L’Allemagne et l’Italie se sont abstenus, considérant que le texte ne condamnait pas suffisamment l’attaque du 7 octobre. La Croatie et l’Autriche ont voté contre, le Portugal et l’Espagne ont voté pour.
Le gouvernement espagnol a des positions très critiques de l’action d’Israël, ainsi que sa population : dimanche dernier, 35 000 personnes ont manifesté à Madrid en faveur des Palestiniens et pour un cessez-le-feu. La ministre du travail était présente parmi les manifestants. Pour rappel, en France, les manifestations dans la capitale sont jusqu’à présent interdites et, le week-end dernier, 2000 personnes ont été verbalisées et dispersées par la force à Paris. Tout en appelant de façon récurrente à la libération des otages détenus par le Hamas, le premier ministre Pedro Sanchez a exprimé ses ” doutes légitimes” sur le respect du droit international par Israël. Dans la coalition gouvernementale au pouvoir, la dirigeante du parti de gauche radicale Podemos et ministre des droits sociaux Ione Belarra a demandé que “face à la tentative de génocide menée par l’État d’Israël à Gaza, le gouvernement espagnol poursuive Benyamin Netanyahou devant la Cour pénale internationale pour crimes de guerre“. Pour elle, le siège et les bombardements de Gaza constitue un ” génocide organisé”. Une position qui, en France, vaudrait scandale d’Etat.

::::::::::

= CONSIGNE A =
Énumérez tous les pays dont l'extrait ci-dessus indique le vote, qu'il s'agisse d'un vote pour, d'un vote contre ou d'une abstention.

::::::::::

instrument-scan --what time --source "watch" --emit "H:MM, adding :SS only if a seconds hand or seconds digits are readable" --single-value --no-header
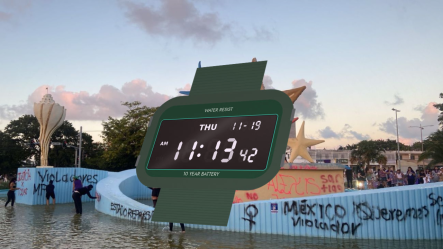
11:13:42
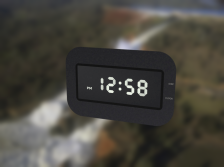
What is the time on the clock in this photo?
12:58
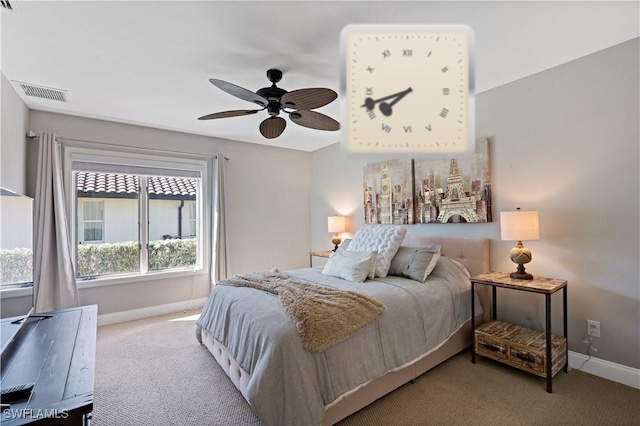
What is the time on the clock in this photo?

::::::::::

= CONSIGNE B =
Renvoyez telles quelles toutes les lignes du relevé de données ci-dessus, en omettant les images.

= RÉPONSE A =
Allemagne, Italie, Croatie, Autriche, Portugal, Espagne

= RÉPONSE B =
instrument-scan --what time --source "watch" --emit "H:MM, adding :SS only if a seconds hand or seconds digits are readable" --single-value --no-header
11:13:42
What is the time on the clock in this photo?
12:58
What is the time on the clock in this photo?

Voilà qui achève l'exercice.